Work required:
Search the records for the word "Faturamento" and copy each line in which it appears.

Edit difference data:

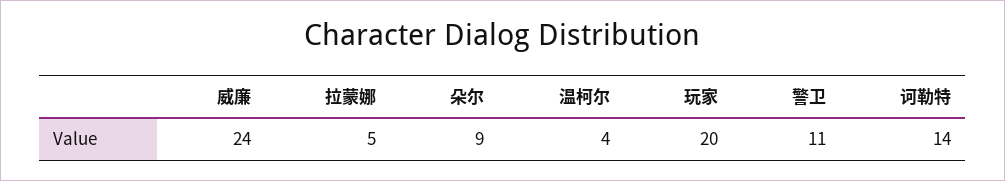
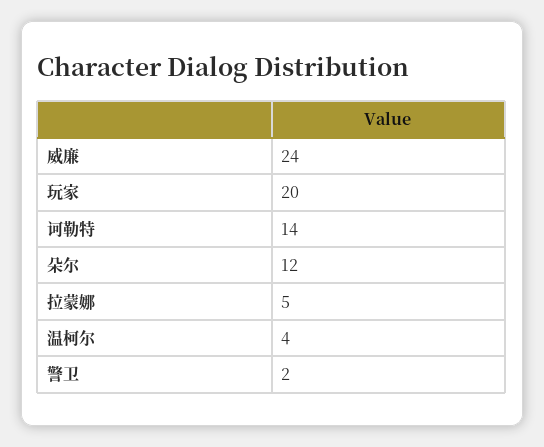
朵尔: 9 -> 12
警卫: 11 -> 2

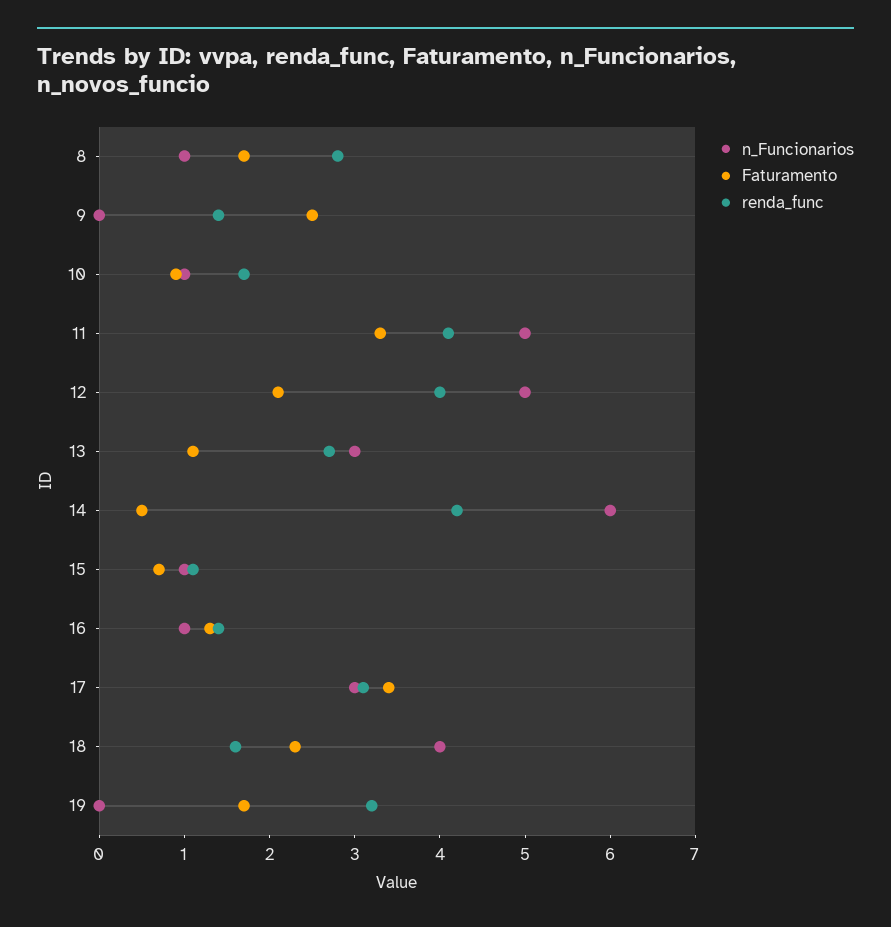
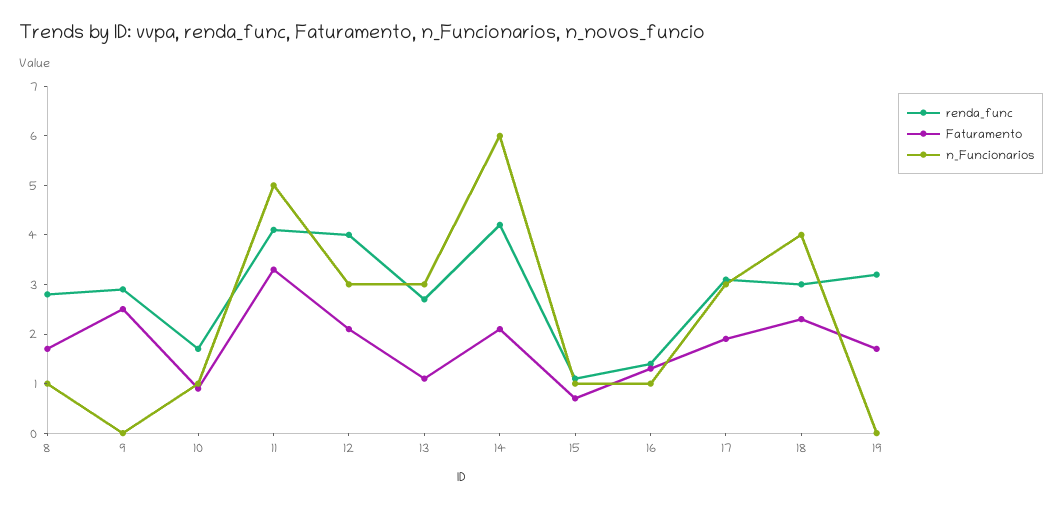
renda_func, 9: 1.4 -> 3
n_Funcionarios, 12: 5 -> 3
Faturamento, 14: 0.5 -> 2
Faturamento, 17: 3.4 -> 2
renda_func, 18: 1.6 -> 3

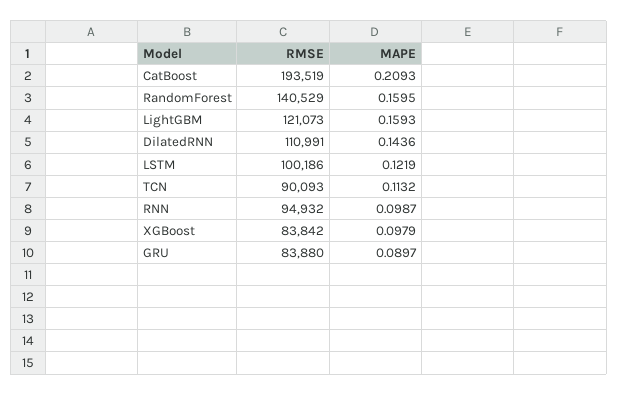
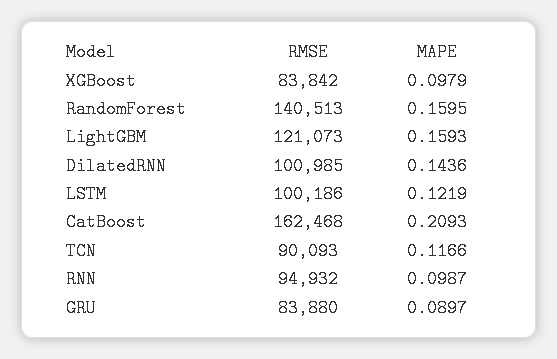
RMSE, CatBoost: 193519 -> 162468
RMSE, RandomForest: 140529 -> 140513
RMSE, DilatedRNN: 110991 -> 100985
MAPE, TCN: 0.1132 -> 0.1166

Solution to this problem:
Faturamento, 14: 0.5 -> 2
Faturamento, 17: 3.4 -> 2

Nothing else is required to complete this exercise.